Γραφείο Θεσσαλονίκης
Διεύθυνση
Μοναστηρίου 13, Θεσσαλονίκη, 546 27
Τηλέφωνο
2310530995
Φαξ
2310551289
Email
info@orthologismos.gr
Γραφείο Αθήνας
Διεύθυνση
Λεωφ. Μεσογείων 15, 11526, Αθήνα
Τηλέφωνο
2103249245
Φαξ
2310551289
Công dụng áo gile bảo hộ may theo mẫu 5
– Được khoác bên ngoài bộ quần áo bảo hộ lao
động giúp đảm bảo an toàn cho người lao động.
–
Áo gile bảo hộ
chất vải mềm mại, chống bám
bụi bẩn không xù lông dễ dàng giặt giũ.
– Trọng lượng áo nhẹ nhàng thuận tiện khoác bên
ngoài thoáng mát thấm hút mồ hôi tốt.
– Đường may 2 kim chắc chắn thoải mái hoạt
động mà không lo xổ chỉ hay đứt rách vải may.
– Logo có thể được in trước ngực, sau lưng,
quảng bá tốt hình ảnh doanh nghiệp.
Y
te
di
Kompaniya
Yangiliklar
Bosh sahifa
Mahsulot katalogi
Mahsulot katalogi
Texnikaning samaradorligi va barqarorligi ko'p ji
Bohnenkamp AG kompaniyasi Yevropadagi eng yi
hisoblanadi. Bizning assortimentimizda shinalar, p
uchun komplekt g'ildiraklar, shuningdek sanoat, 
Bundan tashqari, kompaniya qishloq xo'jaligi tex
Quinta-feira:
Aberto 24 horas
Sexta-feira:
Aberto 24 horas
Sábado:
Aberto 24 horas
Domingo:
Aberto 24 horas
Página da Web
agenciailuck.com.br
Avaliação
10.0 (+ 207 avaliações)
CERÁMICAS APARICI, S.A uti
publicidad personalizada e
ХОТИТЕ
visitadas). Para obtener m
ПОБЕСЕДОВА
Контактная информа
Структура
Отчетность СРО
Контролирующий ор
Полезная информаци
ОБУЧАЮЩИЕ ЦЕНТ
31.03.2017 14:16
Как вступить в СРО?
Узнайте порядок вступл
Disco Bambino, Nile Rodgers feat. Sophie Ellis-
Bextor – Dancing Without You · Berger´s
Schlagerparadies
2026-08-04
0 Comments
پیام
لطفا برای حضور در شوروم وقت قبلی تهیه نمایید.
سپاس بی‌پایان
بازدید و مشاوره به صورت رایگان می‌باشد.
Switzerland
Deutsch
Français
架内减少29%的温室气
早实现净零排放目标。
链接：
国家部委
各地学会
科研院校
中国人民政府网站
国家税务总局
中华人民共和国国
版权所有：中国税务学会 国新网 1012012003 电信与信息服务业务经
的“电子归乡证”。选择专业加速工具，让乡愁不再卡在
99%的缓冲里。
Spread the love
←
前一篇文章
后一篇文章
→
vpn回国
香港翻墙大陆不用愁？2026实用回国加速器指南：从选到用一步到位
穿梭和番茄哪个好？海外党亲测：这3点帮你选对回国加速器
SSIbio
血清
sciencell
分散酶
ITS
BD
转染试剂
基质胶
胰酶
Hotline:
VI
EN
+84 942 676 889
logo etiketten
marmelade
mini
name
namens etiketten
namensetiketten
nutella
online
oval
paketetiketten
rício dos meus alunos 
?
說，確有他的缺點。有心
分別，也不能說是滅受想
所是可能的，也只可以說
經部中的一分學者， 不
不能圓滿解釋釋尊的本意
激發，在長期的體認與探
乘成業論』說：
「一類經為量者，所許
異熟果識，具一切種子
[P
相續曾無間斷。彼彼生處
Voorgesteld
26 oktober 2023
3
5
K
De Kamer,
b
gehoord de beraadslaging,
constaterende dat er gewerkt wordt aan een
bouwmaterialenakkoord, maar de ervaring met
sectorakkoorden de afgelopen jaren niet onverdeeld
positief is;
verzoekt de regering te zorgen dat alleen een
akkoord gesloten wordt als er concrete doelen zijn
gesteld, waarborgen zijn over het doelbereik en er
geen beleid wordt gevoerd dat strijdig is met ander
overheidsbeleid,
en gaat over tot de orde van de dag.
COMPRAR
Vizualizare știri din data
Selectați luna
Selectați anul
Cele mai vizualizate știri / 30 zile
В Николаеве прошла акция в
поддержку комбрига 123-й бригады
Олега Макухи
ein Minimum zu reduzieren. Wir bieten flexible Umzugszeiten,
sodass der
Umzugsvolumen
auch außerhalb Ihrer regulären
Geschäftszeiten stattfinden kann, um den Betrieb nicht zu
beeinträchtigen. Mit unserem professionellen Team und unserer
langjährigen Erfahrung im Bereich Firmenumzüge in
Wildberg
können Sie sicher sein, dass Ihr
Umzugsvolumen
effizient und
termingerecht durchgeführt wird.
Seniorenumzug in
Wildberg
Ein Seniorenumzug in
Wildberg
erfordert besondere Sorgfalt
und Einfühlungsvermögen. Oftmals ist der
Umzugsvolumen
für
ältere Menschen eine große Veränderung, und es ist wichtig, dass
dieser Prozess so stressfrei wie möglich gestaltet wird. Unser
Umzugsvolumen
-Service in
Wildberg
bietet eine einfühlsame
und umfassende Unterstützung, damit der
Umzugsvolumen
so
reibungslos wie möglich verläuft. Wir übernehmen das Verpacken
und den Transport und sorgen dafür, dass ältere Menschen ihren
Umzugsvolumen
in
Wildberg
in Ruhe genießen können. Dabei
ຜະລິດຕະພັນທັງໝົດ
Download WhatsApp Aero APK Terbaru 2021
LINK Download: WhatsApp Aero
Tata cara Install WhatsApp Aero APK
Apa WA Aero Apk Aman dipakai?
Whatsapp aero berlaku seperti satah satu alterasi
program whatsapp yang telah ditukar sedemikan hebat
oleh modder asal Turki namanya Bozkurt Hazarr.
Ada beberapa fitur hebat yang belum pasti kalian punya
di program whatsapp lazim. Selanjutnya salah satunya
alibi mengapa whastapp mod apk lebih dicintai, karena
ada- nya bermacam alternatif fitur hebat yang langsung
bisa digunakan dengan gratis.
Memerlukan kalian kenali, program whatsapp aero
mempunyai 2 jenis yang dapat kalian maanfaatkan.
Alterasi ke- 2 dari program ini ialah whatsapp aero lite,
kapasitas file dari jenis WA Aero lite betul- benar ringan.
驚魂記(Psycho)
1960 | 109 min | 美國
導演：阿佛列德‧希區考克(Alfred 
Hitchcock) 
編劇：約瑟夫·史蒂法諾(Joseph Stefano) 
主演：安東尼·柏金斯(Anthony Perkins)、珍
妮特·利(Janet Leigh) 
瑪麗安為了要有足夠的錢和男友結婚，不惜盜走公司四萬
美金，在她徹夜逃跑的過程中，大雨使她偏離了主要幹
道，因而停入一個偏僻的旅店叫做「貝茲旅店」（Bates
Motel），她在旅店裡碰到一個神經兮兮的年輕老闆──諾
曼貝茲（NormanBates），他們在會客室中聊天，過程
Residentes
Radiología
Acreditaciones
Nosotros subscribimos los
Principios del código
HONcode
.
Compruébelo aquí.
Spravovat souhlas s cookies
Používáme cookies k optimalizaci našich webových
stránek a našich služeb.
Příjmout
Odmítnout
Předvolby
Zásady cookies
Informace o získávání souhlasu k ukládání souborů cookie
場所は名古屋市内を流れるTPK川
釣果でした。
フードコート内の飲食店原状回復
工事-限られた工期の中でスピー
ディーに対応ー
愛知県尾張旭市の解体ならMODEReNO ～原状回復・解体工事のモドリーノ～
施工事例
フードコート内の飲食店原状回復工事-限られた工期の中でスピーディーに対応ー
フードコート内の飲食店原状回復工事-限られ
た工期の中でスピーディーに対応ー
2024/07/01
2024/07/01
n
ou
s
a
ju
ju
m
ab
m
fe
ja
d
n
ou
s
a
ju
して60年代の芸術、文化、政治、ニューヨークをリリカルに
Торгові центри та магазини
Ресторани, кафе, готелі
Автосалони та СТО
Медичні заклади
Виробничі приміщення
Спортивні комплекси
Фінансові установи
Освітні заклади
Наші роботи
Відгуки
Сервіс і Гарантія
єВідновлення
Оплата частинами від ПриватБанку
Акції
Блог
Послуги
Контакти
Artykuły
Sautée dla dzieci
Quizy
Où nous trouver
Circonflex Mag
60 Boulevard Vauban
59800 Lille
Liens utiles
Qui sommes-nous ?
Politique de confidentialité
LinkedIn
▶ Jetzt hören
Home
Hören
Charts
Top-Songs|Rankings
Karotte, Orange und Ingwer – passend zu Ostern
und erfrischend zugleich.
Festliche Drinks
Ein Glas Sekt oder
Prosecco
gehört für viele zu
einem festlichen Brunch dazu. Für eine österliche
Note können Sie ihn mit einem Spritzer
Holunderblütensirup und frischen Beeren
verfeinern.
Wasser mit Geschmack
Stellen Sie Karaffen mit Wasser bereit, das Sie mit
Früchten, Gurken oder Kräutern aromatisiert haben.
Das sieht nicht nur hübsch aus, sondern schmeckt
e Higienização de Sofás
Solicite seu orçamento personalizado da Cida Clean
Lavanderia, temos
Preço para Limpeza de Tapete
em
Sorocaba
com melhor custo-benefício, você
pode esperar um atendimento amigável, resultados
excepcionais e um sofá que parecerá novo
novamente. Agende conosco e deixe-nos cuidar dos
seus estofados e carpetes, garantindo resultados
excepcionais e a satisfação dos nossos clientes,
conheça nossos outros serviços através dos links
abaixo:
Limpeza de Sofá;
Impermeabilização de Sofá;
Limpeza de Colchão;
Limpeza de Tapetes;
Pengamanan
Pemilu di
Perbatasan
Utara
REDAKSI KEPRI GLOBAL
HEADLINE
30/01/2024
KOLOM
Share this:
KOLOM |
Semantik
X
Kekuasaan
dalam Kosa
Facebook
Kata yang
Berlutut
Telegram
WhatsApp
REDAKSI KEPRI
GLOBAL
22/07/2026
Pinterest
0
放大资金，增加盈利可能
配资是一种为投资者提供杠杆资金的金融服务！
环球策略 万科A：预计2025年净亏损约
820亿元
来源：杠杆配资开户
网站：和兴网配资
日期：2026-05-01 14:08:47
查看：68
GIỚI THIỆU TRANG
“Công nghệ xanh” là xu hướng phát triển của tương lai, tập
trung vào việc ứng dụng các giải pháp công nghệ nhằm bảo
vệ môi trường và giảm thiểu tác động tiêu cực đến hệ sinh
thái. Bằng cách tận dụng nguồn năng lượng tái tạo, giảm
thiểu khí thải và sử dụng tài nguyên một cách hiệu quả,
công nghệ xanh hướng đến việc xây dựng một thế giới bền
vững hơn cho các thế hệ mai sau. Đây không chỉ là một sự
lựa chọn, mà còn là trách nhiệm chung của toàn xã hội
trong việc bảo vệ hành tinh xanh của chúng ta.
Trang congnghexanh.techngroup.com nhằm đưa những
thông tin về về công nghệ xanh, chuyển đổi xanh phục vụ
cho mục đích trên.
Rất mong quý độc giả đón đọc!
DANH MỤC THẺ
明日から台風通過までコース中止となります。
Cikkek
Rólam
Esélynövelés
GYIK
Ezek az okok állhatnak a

────────────────

Task goal -
Your reply should be only the number of lines in the preceding data that include the word "việc".

Written answer -
3